4 Rinse and repeat if necessary.
If it’s been a while since you last washed your hair, the first shampoo application might not be as effective. Do it twice if you started with very greasy or product-laden hair. A good indicator of it’s still dirty after the first shampoo is if it doesn’t produce a robust lather.
5 Rinse shampoo thoroughly.
Your conditioner won’t be able to do its job if you have leftover shampoo lying around. Rinse thoroughly for at least three minutes—focusing on the back of the head and nape of the neck—to make sure all residue is gone. Cairns also advises wringing out hair thoroughly before applying conditioner so as to not dilute it.

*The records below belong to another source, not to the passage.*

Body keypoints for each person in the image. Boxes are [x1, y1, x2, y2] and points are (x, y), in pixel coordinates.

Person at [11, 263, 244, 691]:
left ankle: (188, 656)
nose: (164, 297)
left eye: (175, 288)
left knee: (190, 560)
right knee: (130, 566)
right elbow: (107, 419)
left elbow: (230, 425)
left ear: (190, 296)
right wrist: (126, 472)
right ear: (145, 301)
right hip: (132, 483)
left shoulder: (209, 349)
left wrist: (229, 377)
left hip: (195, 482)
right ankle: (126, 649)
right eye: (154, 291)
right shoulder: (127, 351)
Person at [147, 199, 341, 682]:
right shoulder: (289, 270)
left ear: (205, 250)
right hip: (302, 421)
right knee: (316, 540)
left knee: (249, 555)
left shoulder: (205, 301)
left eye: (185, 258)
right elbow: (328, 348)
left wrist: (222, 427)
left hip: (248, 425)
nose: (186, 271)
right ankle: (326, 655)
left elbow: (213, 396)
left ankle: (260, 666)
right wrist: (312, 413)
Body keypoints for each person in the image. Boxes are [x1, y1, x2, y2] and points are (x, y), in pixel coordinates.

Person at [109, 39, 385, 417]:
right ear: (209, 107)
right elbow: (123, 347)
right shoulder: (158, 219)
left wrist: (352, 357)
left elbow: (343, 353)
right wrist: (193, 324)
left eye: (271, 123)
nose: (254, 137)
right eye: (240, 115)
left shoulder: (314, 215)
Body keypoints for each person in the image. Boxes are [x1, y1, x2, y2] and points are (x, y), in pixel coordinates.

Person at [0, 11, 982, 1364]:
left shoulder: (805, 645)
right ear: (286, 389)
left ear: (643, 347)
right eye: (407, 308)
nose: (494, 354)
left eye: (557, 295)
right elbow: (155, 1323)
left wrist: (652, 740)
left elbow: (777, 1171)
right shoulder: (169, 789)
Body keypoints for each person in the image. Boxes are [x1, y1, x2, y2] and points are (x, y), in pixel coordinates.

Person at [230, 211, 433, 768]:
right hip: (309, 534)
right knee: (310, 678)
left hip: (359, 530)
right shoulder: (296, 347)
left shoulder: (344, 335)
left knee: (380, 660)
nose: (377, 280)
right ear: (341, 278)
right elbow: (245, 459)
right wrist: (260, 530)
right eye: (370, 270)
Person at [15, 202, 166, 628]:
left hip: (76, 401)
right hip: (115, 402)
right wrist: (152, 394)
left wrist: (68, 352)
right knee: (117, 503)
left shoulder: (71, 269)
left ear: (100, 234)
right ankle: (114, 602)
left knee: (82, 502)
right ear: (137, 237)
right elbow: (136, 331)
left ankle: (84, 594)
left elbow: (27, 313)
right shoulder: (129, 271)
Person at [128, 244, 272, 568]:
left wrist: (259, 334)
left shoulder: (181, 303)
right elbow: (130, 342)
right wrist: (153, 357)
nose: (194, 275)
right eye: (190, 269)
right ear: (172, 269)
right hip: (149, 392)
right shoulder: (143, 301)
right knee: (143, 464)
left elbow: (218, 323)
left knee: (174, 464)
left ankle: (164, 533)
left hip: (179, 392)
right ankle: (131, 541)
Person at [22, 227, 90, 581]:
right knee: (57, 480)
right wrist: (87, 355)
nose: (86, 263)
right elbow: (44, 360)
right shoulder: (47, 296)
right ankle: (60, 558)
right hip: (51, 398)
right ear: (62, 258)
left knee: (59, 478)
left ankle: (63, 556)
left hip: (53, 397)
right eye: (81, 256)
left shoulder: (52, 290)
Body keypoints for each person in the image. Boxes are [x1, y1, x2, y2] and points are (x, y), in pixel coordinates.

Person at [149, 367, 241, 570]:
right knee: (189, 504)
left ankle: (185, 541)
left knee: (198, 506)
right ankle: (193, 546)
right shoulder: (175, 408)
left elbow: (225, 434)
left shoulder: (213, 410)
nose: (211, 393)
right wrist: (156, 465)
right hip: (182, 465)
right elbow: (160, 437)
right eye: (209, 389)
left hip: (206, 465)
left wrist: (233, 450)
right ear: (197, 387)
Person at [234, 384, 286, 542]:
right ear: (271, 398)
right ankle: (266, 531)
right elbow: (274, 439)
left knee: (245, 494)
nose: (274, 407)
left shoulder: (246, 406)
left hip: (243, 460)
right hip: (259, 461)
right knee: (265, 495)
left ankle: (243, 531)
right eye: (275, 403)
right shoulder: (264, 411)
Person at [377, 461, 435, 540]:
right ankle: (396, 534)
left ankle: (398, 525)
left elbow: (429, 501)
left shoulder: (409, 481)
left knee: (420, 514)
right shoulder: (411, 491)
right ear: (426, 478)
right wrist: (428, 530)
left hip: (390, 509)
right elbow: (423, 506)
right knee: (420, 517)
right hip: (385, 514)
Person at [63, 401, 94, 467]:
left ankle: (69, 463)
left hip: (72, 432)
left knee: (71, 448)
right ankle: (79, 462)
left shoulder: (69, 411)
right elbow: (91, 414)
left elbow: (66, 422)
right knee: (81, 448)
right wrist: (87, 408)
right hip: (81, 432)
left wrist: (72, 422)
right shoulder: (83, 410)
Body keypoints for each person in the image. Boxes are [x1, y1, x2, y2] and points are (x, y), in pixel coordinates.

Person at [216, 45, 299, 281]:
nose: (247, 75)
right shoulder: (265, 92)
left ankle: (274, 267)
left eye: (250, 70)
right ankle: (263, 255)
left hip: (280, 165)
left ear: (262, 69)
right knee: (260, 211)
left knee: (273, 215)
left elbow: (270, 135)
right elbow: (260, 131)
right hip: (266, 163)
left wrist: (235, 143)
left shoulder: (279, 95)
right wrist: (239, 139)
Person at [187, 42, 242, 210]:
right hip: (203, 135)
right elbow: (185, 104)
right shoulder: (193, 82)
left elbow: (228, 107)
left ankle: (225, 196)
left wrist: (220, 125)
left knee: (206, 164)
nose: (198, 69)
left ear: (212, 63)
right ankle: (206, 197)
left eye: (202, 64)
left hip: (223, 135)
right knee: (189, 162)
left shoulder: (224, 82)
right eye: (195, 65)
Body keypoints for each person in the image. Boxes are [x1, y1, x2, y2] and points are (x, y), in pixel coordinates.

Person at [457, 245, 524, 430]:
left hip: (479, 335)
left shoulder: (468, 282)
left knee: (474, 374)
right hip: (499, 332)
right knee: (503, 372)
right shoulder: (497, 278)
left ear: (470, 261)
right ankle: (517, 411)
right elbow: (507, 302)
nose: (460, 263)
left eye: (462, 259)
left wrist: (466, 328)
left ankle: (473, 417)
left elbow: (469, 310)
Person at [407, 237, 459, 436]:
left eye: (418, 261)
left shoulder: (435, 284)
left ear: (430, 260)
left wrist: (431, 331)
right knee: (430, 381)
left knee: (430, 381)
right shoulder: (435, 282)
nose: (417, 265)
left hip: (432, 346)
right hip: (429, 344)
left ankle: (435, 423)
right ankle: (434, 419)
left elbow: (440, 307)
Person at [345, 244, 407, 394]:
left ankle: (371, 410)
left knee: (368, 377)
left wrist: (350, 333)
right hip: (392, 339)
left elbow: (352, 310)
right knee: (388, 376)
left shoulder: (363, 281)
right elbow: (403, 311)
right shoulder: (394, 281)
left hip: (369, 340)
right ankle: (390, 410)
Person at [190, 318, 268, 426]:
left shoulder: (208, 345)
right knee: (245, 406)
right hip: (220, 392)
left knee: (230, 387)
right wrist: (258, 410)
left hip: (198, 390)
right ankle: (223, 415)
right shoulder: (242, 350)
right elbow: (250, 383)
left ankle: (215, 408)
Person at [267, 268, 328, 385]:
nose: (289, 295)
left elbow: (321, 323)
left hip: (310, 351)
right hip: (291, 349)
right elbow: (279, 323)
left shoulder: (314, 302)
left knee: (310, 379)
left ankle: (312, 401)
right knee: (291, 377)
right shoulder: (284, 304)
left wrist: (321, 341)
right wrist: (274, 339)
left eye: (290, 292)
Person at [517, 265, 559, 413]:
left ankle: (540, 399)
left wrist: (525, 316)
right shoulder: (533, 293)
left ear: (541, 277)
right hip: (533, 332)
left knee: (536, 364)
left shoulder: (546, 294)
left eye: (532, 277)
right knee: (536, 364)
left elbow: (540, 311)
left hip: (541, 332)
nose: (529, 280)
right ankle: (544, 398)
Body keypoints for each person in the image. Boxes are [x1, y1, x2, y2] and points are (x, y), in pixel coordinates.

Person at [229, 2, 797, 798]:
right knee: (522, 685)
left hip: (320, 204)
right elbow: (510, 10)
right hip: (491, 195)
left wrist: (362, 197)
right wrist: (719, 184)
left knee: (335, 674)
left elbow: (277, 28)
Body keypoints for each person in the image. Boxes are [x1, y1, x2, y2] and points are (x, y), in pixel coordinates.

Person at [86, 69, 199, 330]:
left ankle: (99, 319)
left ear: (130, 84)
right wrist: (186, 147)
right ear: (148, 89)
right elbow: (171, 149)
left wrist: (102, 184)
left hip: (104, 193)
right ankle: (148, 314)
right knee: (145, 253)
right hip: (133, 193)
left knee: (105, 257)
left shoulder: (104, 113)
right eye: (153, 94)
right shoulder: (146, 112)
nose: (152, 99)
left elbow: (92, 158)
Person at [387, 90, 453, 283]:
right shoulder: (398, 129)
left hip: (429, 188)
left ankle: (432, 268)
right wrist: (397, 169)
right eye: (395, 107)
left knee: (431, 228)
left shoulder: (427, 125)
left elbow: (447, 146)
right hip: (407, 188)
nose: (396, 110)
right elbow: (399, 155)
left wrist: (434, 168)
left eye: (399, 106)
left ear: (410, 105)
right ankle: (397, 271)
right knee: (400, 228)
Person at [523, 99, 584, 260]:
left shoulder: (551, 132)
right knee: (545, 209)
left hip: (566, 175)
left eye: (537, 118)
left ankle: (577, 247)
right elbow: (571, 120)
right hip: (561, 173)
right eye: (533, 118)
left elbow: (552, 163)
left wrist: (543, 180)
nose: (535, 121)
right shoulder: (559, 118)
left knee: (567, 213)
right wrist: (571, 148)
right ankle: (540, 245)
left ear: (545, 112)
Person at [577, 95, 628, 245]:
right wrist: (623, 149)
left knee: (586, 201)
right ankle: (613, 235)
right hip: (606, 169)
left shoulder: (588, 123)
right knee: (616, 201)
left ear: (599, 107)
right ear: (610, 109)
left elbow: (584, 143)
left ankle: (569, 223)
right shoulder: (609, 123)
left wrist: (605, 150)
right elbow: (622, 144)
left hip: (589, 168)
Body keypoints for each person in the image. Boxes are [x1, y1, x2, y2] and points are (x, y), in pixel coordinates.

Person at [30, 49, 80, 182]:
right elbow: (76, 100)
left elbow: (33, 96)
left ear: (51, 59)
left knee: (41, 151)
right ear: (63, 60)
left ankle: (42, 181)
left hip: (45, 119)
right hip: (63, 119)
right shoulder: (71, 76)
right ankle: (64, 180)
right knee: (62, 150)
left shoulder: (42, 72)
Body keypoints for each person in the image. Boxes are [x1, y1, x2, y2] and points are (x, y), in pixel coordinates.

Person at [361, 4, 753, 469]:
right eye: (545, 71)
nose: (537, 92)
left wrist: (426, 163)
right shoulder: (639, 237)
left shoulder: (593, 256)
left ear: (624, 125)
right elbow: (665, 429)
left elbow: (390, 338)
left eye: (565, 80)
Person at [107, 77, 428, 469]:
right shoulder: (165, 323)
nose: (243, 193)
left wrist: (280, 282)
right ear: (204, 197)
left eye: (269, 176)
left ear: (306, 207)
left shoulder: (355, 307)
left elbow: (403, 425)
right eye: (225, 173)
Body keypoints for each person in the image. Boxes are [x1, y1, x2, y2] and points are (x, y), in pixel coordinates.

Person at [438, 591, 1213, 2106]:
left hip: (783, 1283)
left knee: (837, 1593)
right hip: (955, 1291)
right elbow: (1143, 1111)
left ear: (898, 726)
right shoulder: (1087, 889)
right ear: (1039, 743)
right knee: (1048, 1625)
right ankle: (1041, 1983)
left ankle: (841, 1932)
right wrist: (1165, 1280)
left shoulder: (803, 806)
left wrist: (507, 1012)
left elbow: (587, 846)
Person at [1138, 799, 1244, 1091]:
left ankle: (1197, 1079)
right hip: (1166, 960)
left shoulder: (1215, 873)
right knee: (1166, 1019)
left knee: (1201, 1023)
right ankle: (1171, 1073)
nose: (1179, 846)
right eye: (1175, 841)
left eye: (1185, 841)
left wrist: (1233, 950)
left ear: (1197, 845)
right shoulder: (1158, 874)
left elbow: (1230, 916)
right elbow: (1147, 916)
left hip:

6 Apply conditioner on bottom half of hair.
No matter your hair type or texture, keeping conditioner strictly on your ends is the best practice. After applying conditioner to your ends, use your fingers like a comb to rake the product through the length of hair. This will help evenly distribute product and remove tangles.
7 Rinse conditioner with cold water.
We all prefer warm water, but experts recommend dialing down the temperature for a final rinse. If you can stand it, rinsing out conditioner with cool water helps seal in nutrients and smooth the cuticle for shiny, smooth hair. It might not be the most comfortable, but your post-shower sheen will thank you.